Object modification listings:
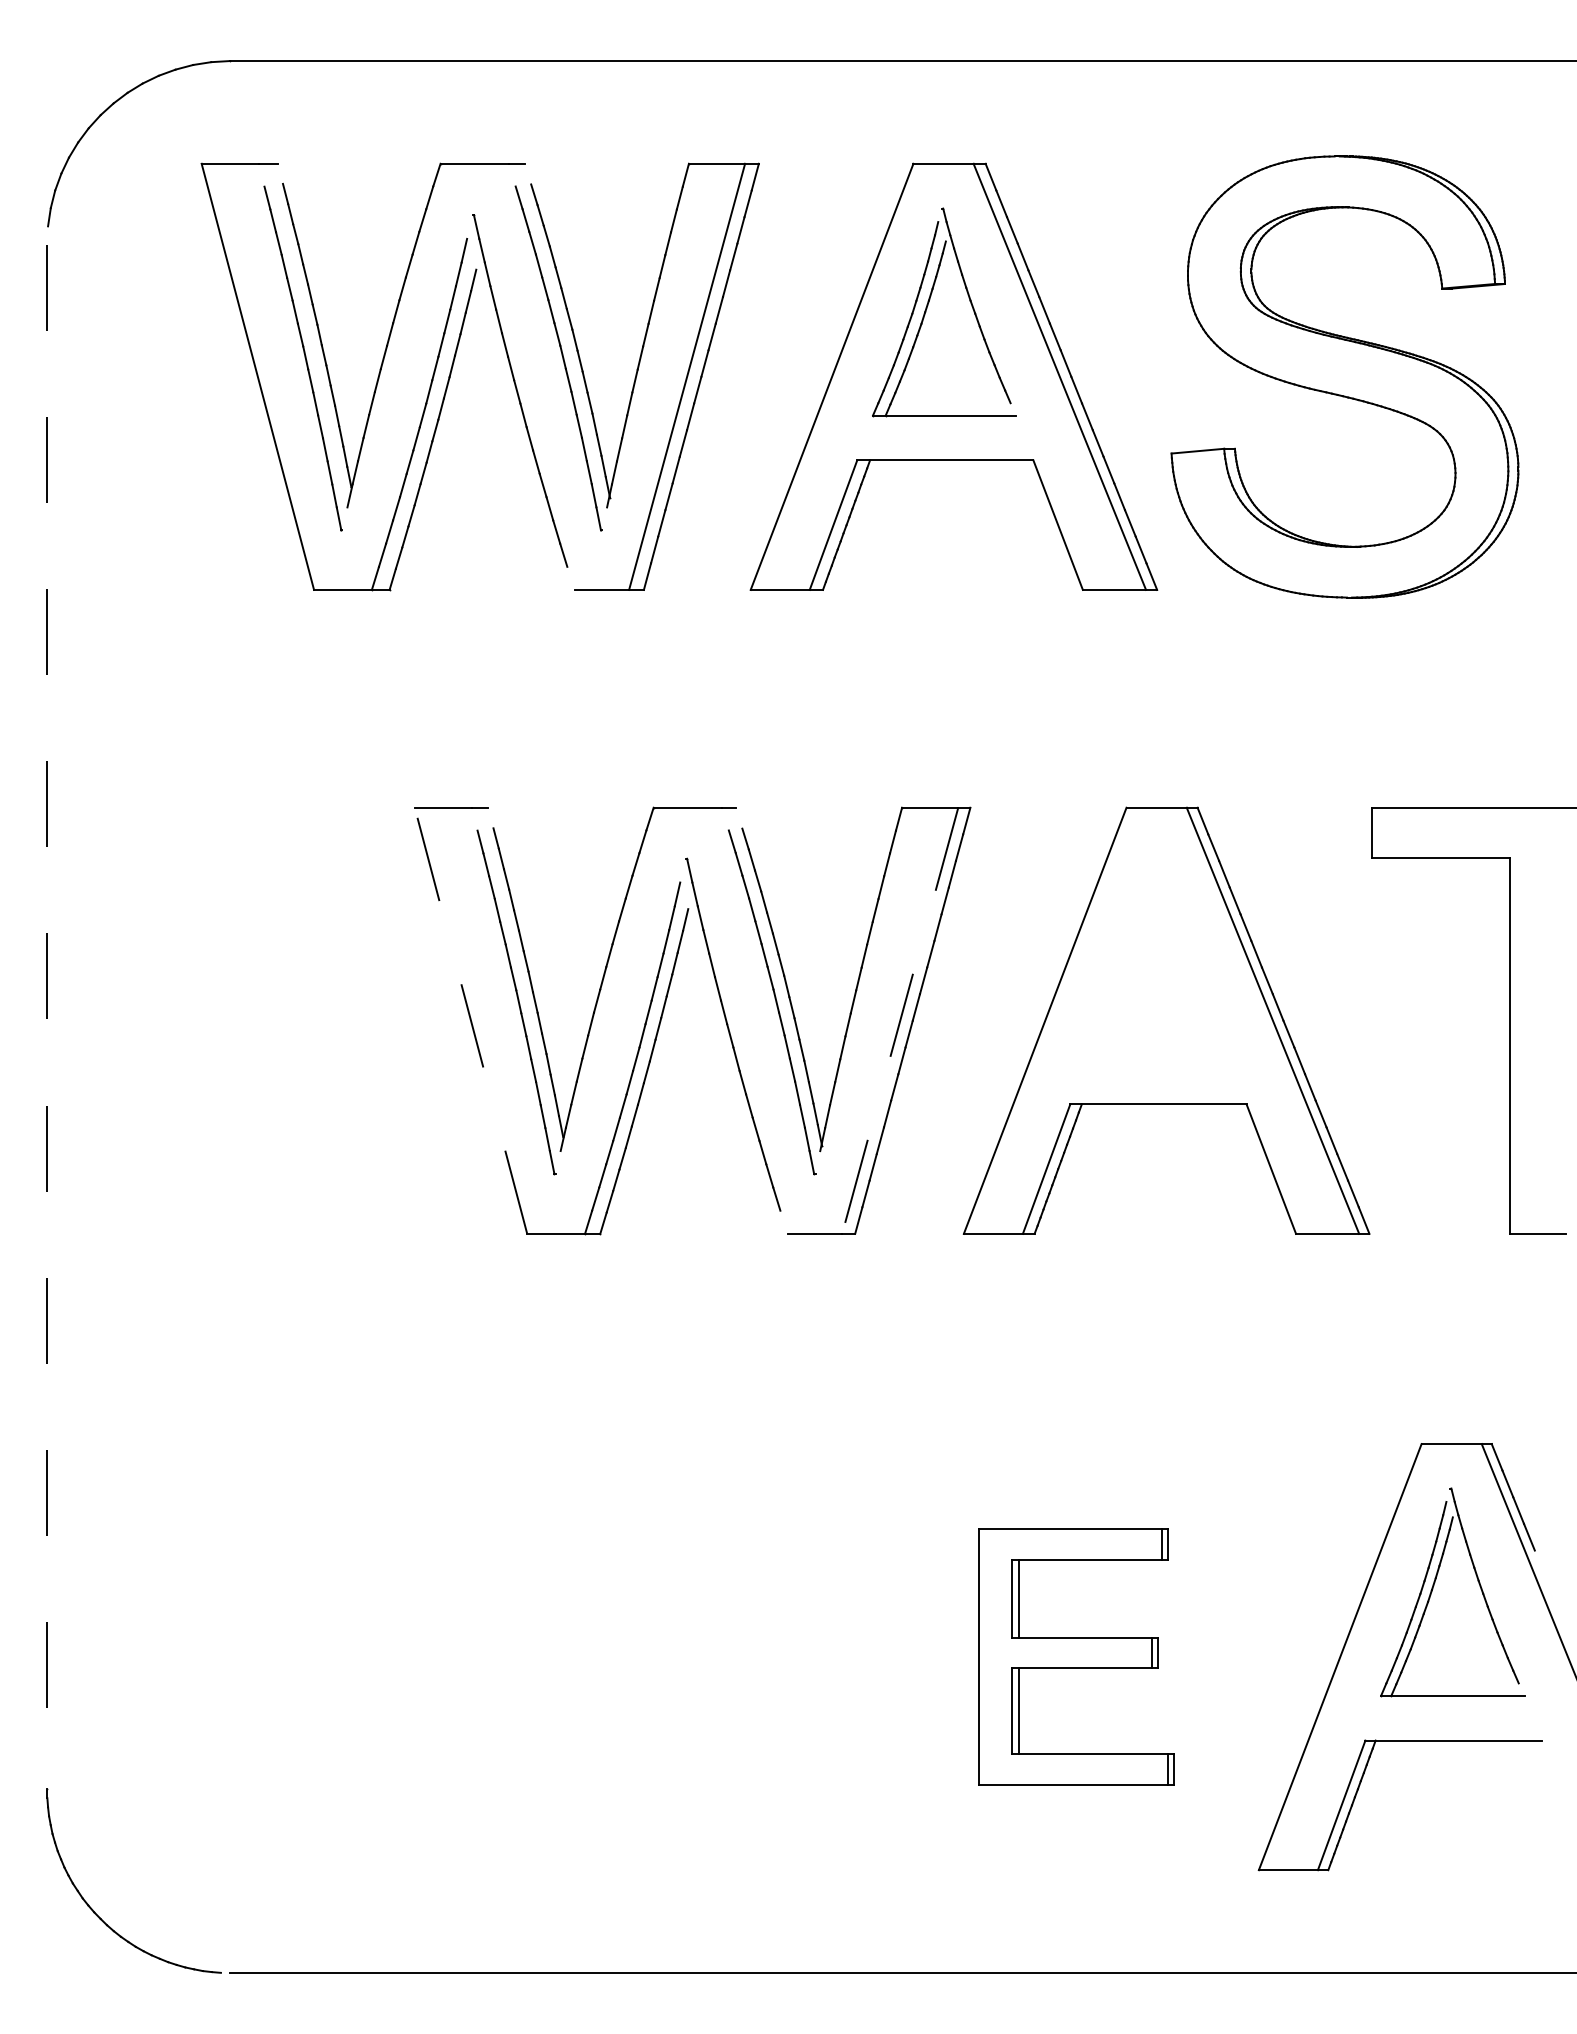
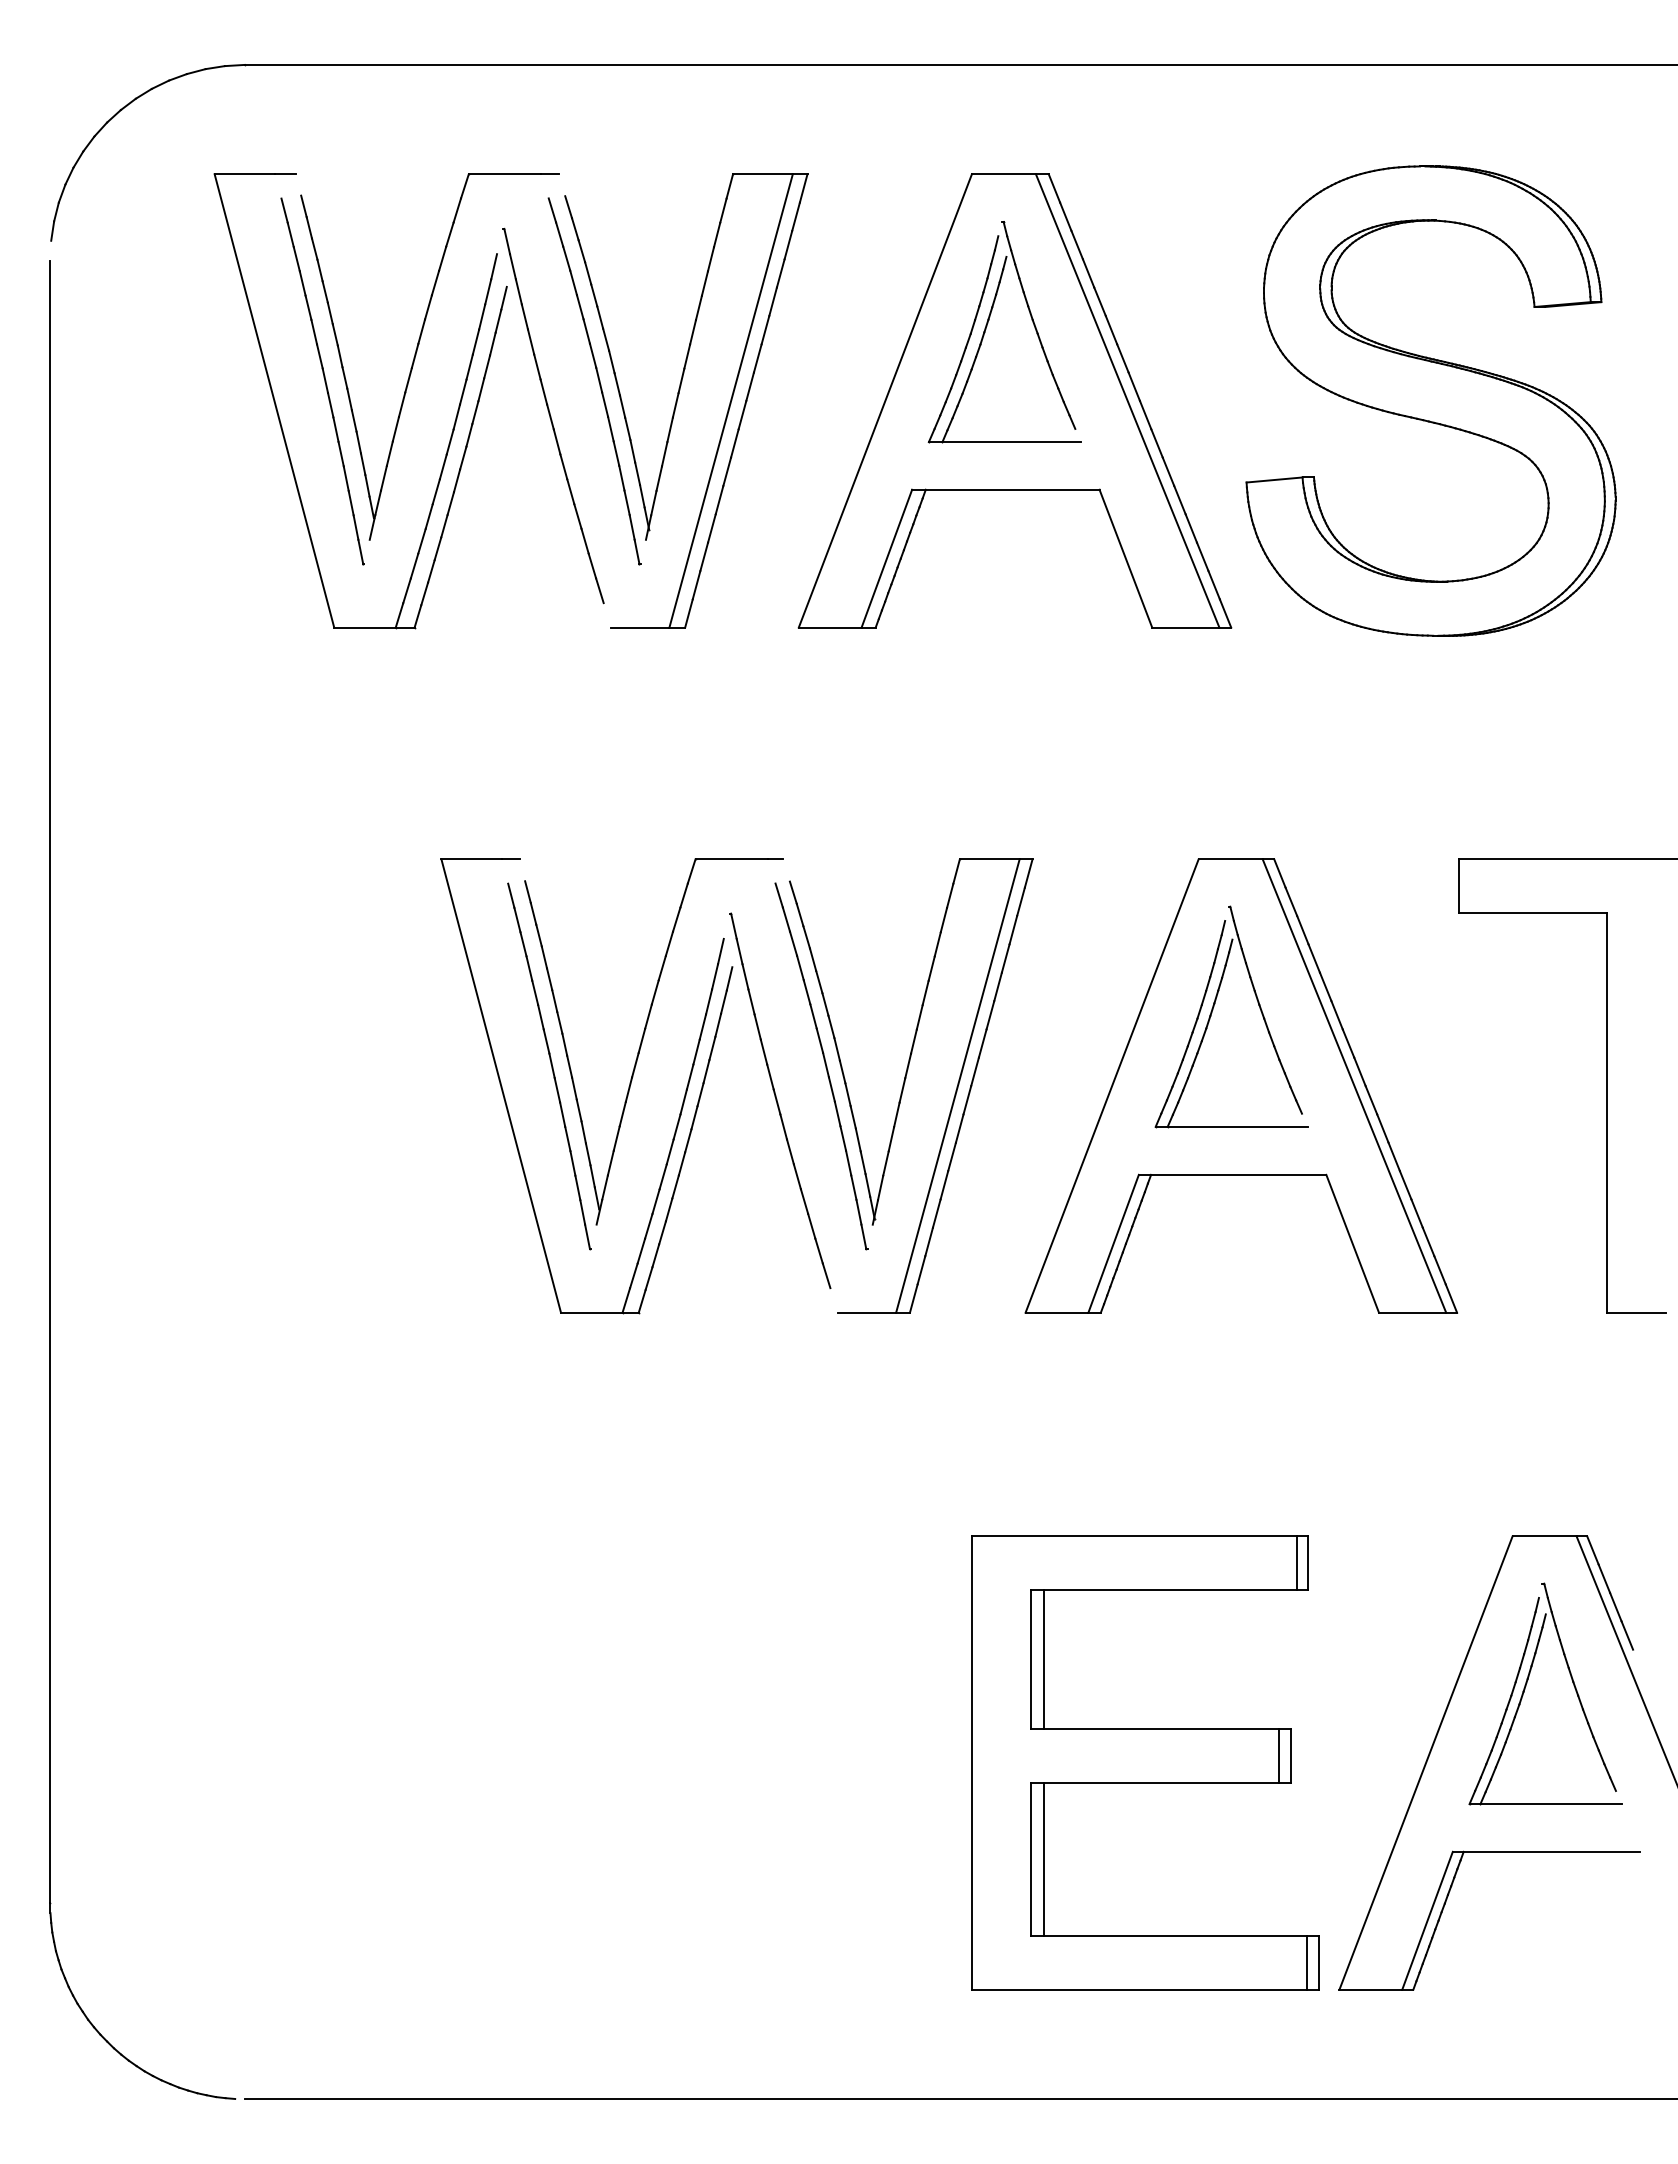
part: (1140, 949) -> (1213, 1010), added
line: (47, 1017) -> (50, 1082), dashed -> solid
line: (471, 1020) -> (501, 1085), dashed -> solid
line: (899, 1021) -> (957, 1086), dashed -> solid
part: (1076, 1656) -> (1145, 1762), size x1.67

> _What is expected_
Please give a word-for-word repetition of the lines from the one containing "line: (47, 1017)" through the last line of the data above, including both, and nothing besides.

> _Solution_
line: (47, 1017) -> (50, 1082), dashed -> solid
line: (471, 1020) -> (501, 1085), dashed -> solid
line: (899, 1021) -> (957, 1086), dashed -> solid
part: (1076, 1656) -> (1145, 1762), size x1.67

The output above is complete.